Pull every line holding the word "wooden" out of the data and copy it.

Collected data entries
########################################

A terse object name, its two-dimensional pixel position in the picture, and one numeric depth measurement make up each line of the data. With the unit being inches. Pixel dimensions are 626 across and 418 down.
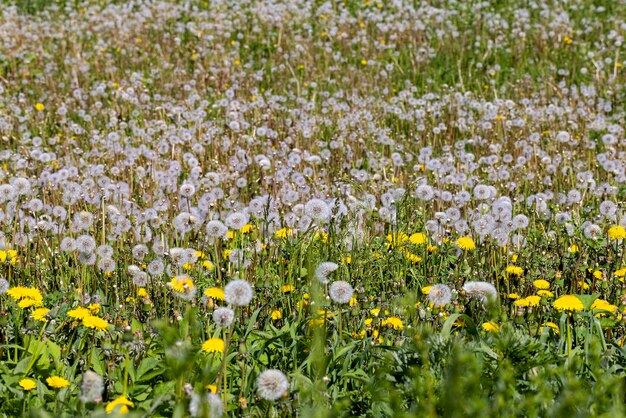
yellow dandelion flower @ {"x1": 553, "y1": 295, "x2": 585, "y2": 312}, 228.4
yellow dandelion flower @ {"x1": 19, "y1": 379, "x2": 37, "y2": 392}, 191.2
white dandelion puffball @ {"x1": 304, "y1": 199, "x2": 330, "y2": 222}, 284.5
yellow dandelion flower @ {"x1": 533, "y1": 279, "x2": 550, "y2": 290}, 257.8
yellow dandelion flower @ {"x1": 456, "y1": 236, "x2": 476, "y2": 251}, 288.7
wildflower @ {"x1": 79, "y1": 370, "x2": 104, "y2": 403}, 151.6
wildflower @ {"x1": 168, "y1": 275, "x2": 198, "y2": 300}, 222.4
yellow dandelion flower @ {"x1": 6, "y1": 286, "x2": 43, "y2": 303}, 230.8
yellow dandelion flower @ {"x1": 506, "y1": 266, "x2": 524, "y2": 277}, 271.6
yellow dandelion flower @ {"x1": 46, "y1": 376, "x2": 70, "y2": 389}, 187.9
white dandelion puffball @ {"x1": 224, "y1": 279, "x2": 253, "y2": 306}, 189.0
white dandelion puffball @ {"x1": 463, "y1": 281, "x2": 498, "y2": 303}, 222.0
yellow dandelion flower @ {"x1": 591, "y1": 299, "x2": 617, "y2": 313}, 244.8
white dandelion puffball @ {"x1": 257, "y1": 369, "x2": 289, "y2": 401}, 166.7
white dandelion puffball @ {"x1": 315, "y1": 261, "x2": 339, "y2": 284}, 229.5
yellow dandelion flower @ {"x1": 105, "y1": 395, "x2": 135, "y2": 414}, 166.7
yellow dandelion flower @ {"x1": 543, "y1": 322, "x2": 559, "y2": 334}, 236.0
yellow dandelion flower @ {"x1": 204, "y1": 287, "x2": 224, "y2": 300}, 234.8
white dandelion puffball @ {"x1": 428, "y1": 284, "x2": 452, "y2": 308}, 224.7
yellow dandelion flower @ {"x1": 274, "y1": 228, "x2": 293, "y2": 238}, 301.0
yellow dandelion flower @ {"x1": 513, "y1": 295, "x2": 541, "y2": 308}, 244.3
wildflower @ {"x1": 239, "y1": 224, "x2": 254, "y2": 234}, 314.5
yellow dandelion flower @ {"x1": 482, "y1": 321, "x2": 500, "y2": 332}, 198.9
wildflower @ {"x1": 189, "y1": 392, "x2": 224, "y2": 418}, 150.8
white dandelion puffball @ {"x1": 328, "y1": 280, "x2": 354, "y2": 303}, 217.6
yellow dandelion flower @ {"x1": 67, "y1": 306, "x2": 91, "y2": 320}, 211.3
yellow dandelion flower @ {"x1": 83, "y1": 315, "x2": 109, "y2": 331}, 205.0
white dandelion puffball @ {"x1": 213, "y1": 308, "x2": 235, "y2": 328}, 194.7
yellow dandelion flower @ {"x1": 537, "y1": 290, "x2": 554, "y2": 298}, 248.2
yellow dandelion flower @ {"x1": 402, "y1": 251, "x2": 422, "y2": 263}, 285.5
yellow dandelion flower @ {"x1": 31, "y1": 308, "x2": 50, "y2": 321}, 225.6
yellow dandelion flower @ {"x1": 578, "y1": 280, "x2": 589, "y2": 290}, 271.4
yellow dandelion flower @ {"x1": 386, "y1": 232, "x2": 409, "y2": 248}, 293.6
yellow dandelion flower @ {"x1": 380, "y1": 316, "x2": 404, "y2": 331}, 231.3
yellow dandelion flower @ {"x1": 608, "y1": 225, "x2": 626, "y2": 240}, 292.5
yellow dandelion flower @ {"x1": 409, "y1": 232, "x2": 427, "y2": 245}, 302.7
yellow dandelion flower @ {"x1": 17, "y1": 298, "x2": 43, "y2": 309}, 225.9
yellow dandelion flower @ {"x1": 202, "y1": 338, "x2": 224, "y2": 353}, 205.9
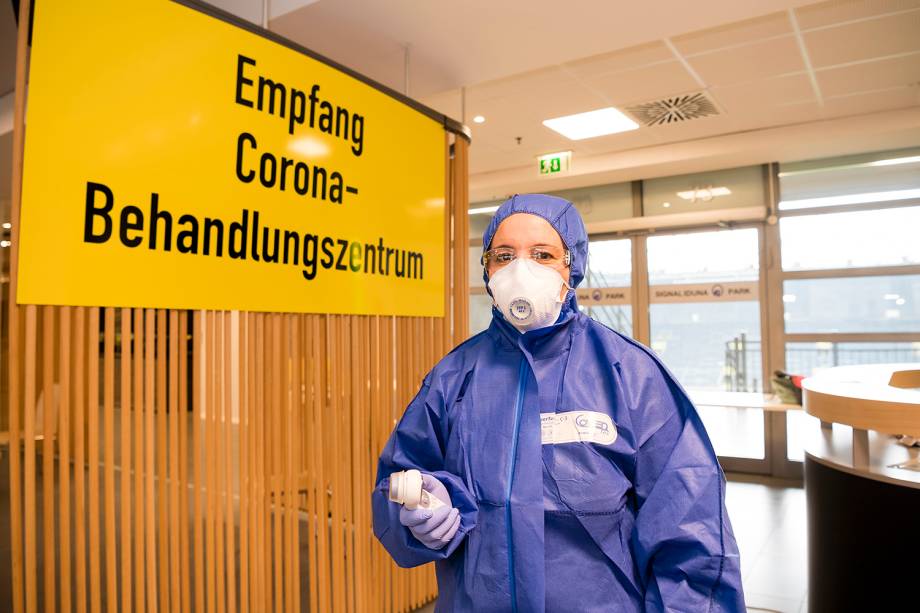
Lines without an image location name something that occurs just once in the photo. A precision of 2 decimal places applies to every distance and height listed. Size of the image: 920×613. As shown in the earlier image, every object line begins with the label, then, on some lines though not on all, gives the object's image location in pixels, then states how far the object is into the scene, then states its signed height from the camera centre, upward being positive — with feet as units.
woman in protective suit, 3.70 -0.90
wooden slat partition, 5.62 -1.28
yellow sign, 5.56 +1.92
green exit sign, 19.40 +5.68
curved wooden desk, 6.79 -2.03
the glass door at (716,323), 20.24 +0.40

########################################

Output:
wooden slat partition, 5.62 -1.28
curved wooden desk, 6.79 -2.03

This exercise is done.